> [Task description]:
Report back the lines in this listing that carry the string "Anforderung".

▬▬▬

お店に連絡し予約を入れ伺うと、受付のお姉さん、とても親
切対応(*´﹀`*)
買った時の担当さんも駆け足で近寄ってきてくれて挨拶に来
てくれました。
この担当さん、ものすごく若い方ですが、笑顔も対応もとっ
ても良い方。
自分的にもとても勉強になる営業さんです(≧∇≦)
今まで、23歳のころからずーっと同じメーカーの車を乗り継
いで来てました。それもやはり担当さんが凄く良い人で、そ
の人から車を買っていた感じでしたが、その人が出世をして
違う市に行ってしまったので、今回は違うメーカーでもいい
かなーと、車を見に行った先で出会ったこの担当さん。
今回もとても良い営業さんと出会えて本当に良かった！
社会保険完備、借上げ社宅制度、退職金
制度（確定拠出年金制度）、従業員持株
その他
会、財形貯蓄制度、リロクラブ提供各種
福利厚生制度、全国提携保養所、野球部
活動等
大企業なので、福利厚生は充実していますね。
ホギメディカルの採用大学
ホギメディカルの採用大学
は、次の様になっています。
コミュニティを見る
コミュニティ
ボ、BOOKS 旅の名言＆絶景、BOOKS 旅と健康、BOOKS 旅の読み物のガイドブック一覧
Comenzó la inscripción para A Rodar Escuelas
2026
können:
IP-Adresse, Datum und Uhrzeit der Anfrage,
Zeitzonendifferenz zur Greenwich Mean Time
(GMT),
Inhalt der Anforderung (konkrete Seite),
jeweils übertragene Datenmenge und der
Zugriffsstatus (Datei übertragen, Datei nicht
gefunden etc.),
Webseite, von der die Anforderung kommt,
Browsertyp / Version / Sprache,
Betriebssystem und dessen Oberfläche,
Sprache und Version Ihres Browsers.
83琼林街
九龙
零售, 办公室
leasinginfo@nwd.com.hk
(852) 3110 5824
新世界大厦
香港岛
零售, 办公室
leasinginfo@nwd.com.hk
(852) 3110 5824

▬▬▬

> [Response box]:
Inhalt der Anforderung (konkrete Seite),
Webseite, von der die Anforderung kommt,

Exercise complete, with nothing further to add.